Task brief: From the listing below, pull out every line where the string "זכוכית" appears.

Data supplied:
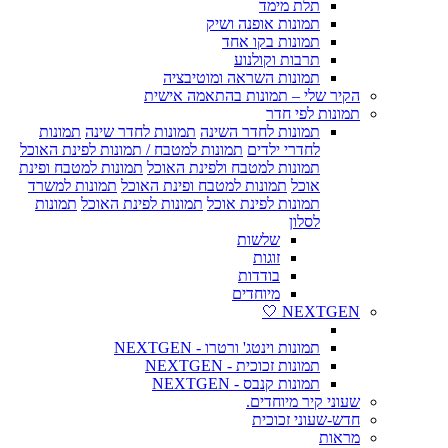
תלת מימד
תמונות אופנה ושיק
תמונות בקו אחד
תרבות וקולנוע
תמונות השראה ומוטיבציה
הקיר שלי – תמונות בהתאמה אישית
תמונות לפי חדר
תמונות לחדר השינה
תמונות לחדר שינה
תמונות
לחדרי ילדים
תמונות למטבח / תמונות לפינת האוכל
תמונות למטבח ולפינת האוכל
תמונות למטבח ופינת
אוכל
תמונות למטבח ופינת האוכל
תמונות למשרד
תמונות לפינת אוכל
תמונות לפינת האוכל
תמונות
לסלון
שלשות
זוגות
בודדות
מיוחדים
NEXTGEN 🤍
תמונות וינטג' ורטרו - NEXTGEN
תמונות זכוכית - NEXTGEN
תמונות קנבס - NEXTGEN
שעוני קיר מיוחדים.
חדש-שעוני זכוכית
מראות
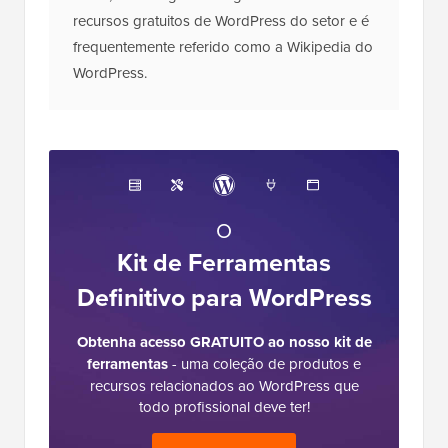
recursos gratuitos de WordPress do setor e é
frequentemente referido como a Wikipedia do
WordPress.
O
Kit de Ferramentas
Definitivo para WordPress
Obtenha acesso GRATUITO ao nosso kit de
ferramentas
- uma coleção de produtos e
recursos relacionados ao WordPress que
todo profissional deve ter!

Result for this exercise:
תמונות זכוכית - NEXTGEN
חדש-שעוני זכוכית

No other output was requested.